Menjadi co-ass berarti harus siap mengatur waktu antara bekerja dan belajar, menangani pasien dan mengerjakan tugas, serta mengatur waktu untuk istirahat.

Seorang co-ass tidak mengikuti jam kerja rumah sakit pada umumnya, biasanya harus datang pagi dan pulang tengah malam atau bahkan tidak pulang karena tugas jaga malam.

3. Ujian Sertifikasi
Setelah menyelesaikan tahap pendidikan profesi, kamu harus mengikuti Ujian Kompetensi Mahasiswa Program Profesi Kedokteran atau UKMPPD.

UKMPPD ini akan diselenggarakan oleh Kementerian Riset, Teknologi, dan Pendidikan Tinggi (Kemristekdikti) dan beberapa instansi seperti Kementerian Kesehatan, Konsil Kedokteran Indonesia, Pengurus Besar Ikatan Dokter Indonesia, dan Asosiasi Institusi Pendidikan Kedokteran Indonesia.

UKMPPD terdiri dari dua jenis tes, yaitu CBT (Computer Based Test) dan OSCE (Objective Structured Clinical Examination). Lebih singkatnya, CBT adalah ujian tertulis dan OSCE adalah ujian praktik.

Jika lulus calon dokter akan kembali diwisuda dan mengikrarkan sumpah dokter. Meskipun sudah bergelar dokter (dr.) di depan nama, namun masih perlu menjalani masa internship alias magang, sebelum akhirnya bisa buka praktik sendiri atau bekerja di fasilitas kesehatan.

4. Internship
Masa internship ini biasanya berlangsung selama 1 tahun dan tetap mendapatkan bimbingan dari dokter senior.
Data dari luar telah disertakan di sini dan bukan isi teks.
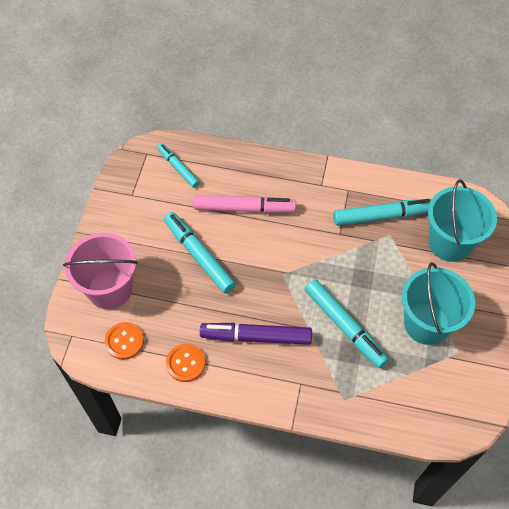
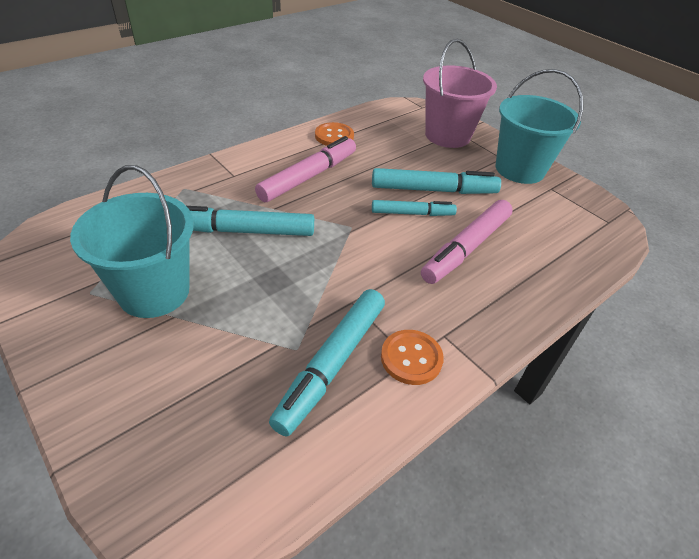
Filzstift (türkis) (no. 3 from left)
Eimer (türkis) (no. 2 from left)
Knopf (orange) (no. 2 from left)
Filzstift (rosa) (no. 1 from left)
Kelebihannya, saat masa internsip dokter muda ini sudah memiliki jam kerja sendiri selayaknya dokter sungguhan. Apalagi masa internsip dokter muda akan lebih diberi kebebasan dan tidak diawasi seketat saat menjadi co-ass.

Jika masa internship ini sudah selesai, dokter muda akan mendapatkan Surat Tanda Registrasi (STR) yang diterbitkan oleh Konsil Kedokteran Indonesia.

Dengan STR tersebut dokter muda sudah boleh bekerja di rumah sakit, puskesmas, atau membuka praktik sendiri sebagai dokter umum.

5. Pendidikan Spesialis
Setelah menyelesaikan masa internship, status yang disandang adalah dokter umum. Jika ingin memperdalam ilmu kedokteran di bidang tertentu seperti bedah, anak, saraf, jantung, dan forensik, maka harus menempuh pendidikan lagi sebagai dokter spesialis.

Pendidikan dokter spesialis ini biasanya berlangsung selama 4 hingga 6 tahun tergantung dari bidang apa yang diambil.

Setelah lulus dari Pendidikan dokter spesialis, dokter akan menyandang gelar tambahan di belakang nama, misalnya Sp.A untuk spesialis Anak dan Sp.BS untuk spesialis Bedah Saraf.

Wah, panjang dan lama ya untuk jadi seorang dokter prosesnya, gimana tertarik?